21 days is the amount of time, studied by psychologists, it takes to build up a routine, new habits, which is also why we’re doing a 21-day elimination diet.
So you CAN eat:
30% “clean” protein, i.e. organic, hormone-free, grass-fed, happy, lean beef, chicken, and wild fish and shellfish. Eat fish. (But watch out the mercury like tuna and swordfish.)
70% vegetables, legumes (think beans and lentils), nuts, seeds, seaweeds, and gluten-free grains like quinoa. Eat lots of fiber, fresh whole foods, and unprocessed meals you make yourself. And eat lots of healthy fats found in olive oil, coconut oil, sunflower oil, flax oil, walnut oil, and avocados.
Watch out for oats, they almost always have gluten! They shouldn’t but normally they are treated in places together with other products which have gluten so then they can be contaminated.
See, it’s that easy!
4. How do I reintroduce foods the right way?
This is also much simpler than people make it out to be.

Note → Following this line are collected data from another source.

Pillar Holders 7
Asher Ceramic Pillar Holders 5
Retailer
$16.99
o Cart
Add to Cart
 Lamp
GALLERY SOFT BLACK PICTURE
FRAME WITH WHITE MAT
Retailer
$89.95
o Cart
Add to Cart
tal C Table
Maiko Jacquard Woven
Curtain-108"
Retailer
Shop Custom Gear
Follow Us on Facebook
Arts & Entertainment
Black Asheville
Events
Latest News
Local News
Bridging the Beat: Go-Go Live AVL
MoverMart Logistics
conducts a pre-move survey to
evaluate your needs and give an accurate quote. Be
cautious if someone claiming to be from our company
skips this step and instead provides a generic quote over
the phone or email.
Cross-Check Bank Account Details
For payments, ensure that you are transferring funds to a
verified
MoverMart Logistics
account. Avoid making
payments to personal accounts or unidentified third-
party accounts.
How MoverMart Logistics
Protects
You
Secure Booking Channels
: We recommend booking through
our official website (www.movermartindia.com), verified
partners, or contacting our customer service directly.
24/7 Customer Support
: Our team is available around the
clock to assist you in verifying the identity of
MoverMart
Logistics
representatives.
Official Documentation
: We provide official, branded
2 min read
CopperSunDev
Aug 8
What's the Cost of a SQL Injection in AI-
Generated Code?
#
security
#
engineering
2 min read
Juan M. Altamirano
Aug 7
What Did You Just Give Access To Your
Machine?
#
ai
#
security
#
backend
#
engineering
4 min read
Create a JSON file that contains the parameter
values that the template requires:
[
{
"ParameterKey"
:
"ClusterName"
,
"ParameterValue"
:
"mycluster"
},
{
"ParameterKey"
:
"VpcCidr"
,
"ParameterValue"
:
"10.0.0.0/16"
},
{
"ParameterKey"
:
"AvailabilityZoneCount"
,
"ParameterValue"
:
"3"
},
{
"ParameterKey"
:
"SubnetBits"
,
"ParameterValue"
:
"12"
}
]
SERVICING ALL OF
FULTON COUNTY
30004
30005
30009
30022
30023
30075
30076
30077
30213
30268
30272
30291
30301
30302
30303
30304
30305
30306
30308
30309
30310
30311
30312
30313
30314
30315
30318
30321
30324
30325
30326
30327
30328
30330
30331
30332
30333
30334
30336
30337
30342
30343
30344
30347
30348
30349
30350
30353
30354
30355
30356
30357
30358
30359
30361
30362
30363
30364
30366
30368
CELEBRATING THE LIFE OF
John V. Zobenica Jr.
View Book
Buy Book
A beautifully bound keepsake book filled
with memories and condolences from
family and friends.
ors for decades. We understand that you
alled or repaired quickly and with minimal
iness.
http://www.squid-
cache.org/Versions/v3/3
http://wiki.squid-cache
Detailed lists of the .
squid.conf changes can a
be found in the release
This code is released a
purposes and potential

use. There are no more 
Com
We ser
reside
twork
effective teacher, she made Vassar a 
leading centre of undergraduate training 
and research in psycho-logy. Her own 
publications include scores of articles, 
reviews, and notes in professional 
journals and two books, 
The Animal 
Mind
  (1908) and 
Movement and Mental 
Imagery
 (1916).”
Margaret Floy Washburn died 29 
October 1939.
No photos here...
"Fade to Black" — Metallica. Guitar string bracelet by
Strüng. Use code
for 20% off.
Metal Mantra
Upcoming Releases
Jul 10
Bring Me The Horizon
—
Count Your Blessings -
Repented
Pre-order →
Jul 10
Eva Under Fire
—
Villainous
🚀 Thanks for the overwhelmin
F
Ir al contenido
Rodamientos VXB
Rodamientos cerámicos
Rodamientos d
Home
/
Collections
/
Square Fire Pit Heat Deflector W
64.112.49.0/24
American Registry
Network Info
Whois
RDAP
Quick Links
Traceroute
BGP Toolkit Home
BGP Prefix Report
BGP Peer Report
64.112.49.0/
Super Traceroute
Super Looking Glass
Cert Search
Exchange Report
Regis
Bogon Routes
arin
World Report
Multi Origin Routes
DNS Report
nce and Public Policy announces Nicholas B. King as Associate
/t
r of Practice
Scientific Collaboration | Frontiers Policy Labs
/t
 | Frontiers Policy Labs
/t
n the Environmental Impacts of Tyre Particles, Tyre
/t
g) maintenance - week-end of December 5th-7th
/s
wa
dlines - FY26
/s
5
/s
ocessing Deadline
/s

On day 22, pick one thing you eliminated — like gluten, OR dairy, OR eggs— but not more than one, and eat it.
Observe and feel what happens over the next twenty-four hours. Notice the following:
- How do you feel immediately after eating it? Are there any sensations in your belly?
- Does anything happened shortly after you eat it, such as a runny nose or mucus in the throat (typical of milk), or fatigue, bloating, or head-ache (typical of wheat)?
- How are your energy levels? A bowl of wheat pasta at night, for instance, may make your feel very tired either immediately after eating it or on waking up the next morning.
- How are your bowel movements the next day?
- How did you sleep that night? Was it a heavier sleep, or were you disturbed?
Any noticeable change in your physical or mental experience is an indication that you might be sensitive or fully allergic to that food. To make this process even more accurate, eat the same food the next day and see if it provokes a reaction (that second day the reaction maybe slightly milder). Again, notice what happens for a full day after eating the food. It is likely that some of the foods eliminated during the 21 days will reveal themselves to you as toxic triggers. Repeat the same process with every food included in the list (gluten, dairy, eggs, soy, fast food, sugar, trans-fats, corn coffee and alcohol).
If you have no reaction after two days, eat that same food again, and for a second time, notice how you feel. From there, it’s up to you whether or not to re-incorporate that food into your diet on a regular basis.
The most common foods people find to be toxic triggers are: dairy (predominantly cow’s milk and products made from it), eggs, wheat and other gluten-containing grains such as rye and barley; fatty red eat, soy products, corn (corn tortillas and corn chips could be your testing food), and chocolate.
Once you’ve made a call on the first food you reintroduce, pick another one and follow the same steps.
5. This all works best when you pay attention to you.
Throughout the diet and the reintroduction process, notice how you feel. Maybe you'll see changes you weren’t expecting. Maybe your sleep quality or your energy level is better. Maybe the redness in your skin is gone, or your belly is flatter.
It’s really important to listen your body as you are the one who know better yourself!